Rewrite the rows from the line with "ны XX века. Сначала его применяли" through the end of the rows, replacing "Е224" with "Е223" and leaving everything else unchanged.

DATA TO PROCESS: Begin

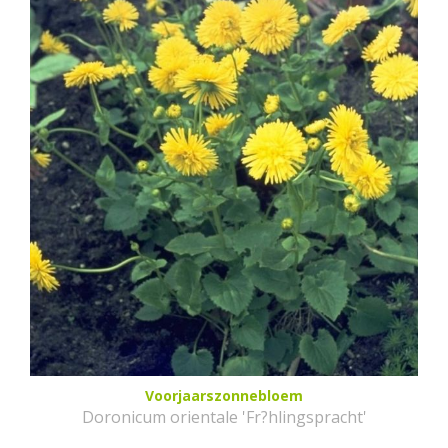
Voorjaarszonnebloem
Doronicum orientale 'Fr?hlingspracht'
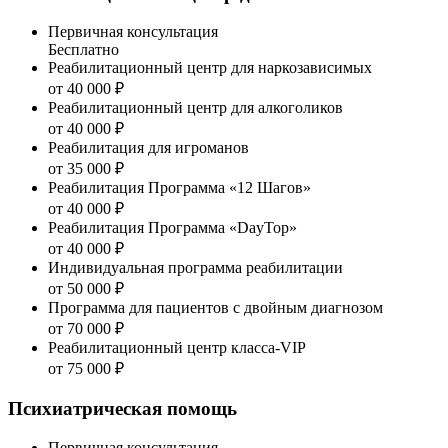
Первичная консультация
Бесплатно
Реабилитационный центр для наркозависимых
от 40 000 ₽
Реабилитационный центр для алкоголиков
от 40 000 ₽
Реабилитация для игроманов
от 35 000 ₽
Реабилитация Программа «12 Шагов»
от 40 000 ₽
Реабилитация Программа «DayTop»
от 40 000 ₽
Индивидуальная программа реабилитации
от 50 000 ₽
Программа для пациентов с двойным диагнозом
от 70 000 ₽
Реабилитационный центр класса-VIP
от 75 000 ₽
Психиатрическая помощь
Первичная консультация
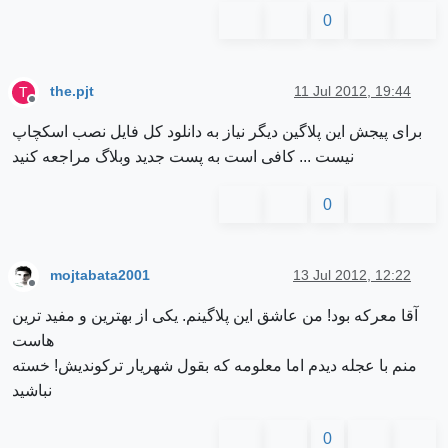
0
the.pjt
11 Jul 2012, 19:44
T
Offline
برای پیجش این پلاگین دیگر نیاز به دانلود کل فایل نصب اسکچاپ
نیست ... کافی است به پست جدید وبلاگ مراجعه کنید
0
mojtabata2001
13 Jul 2012, 12:22
Offline
آقا معرکه بود! من عاشق این پلاگینم. یکی از بهترین و مفید ترین
هاست
منم با عجله دیدم اما معلومه که بقول شهریار ترکوندیش! خسته
نباشید
0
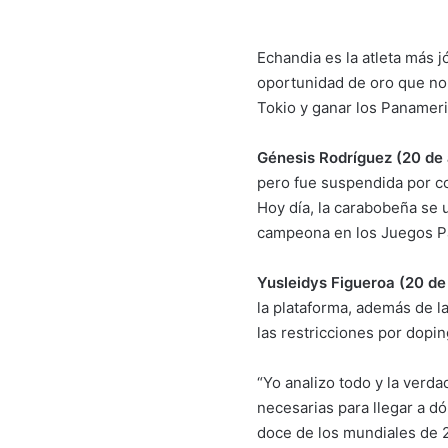
Echandia es la atleta más 
oportunidad de oro que no 
Tokio y ganar los Panameri
Génesis Rodríguez (20 de a
pero fue suspendida por co
Hoy día, la carabobeña se u
campeona en los Juegos P
Yusleidys Figueroa (20 de 
la plataforma, además de l
las restricciones por dopin
“Yo analizo todo y la verd
necesarias para llegar a d
doce de los mundiales de 20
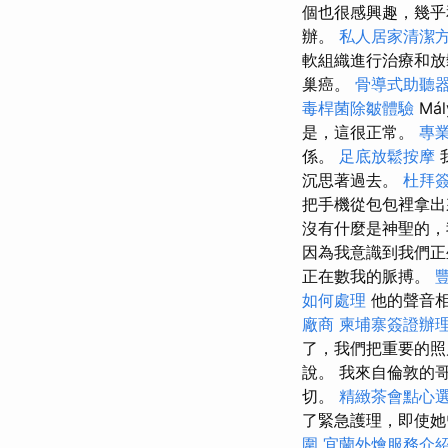
個也很感興趣，幾乎
辦。
私人居家清潔
軟組織進行治療和
巢癌。
骨導式助聽
毒桿菌除皺體驗
Mál
是，這很正常。
專
係。
足底放鬆按摩
沉思著過去。
杜拜
把手機從包包裡拿
沒有什麼是神聖的，
因為我意識到我們
正在數我的脈搏。
如何處理
他的聲音
廠商
柬埔寨簽證辦
了，我們把重要的照
說。 我來自倫敦的
切。
精緻茶會點心
了緊急護理，即使她
圍
宜蘭外燴服務介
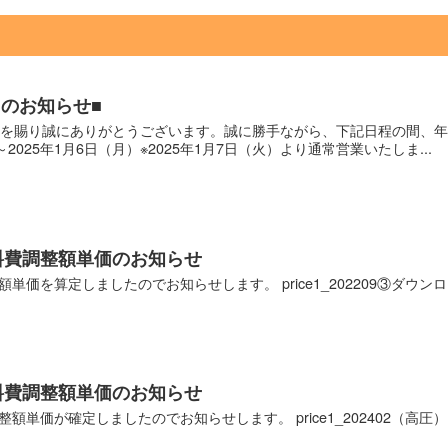
のお知らせ■
を賜り誠にありがとうございます。誠に勝手ながら、下記日程の間、年
）～2025年1月6日（月）※2025年1月7日（火）より通常営業いたしま...
燃料費調整額単価のお知らせ
額単価を算定しましたのでお知らせします。 price1_202209③ダウン
燃料費調整額単価のお知らせ
整額単価が確定しましたのでお知らせします。 price1_202402（高圧）ダ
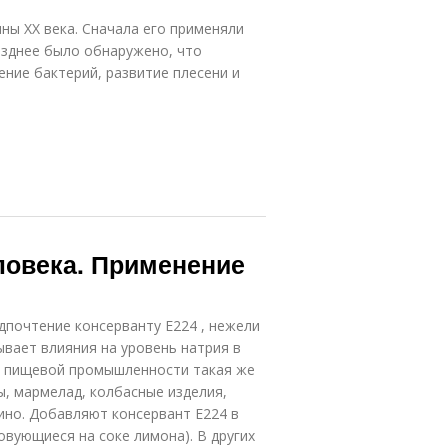
ны XX века. Сначала его применяли
озднее было обнаружено, что
ние бактерий, развитие плесени и
ловека. Применение
почтение консерванту Е224 , нежели
ывает влияния на уровень натрия в
в пищевой промышленности такая же
ы, мармелад, колбасные изделия,
вино. Добавляют консервант Е224 в
вующиеся на соке лимона). В других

DATA TO PROCESS: End

> _ANSWER FOR THIS EXERCISE_:
ны XX века. Сначала его применяли
озднее было обнаружено, что
ние бактерий, развитие плесени и
ловека. Применение
почтение консерванту Е223 , нежели
ывает влияния на уровень натрия в
в пищевой промышленности такая же
ы, мармелад, колбасные изделия,
вино. Добавляют консервант Е223 в
вующиеся на соке лимона). В других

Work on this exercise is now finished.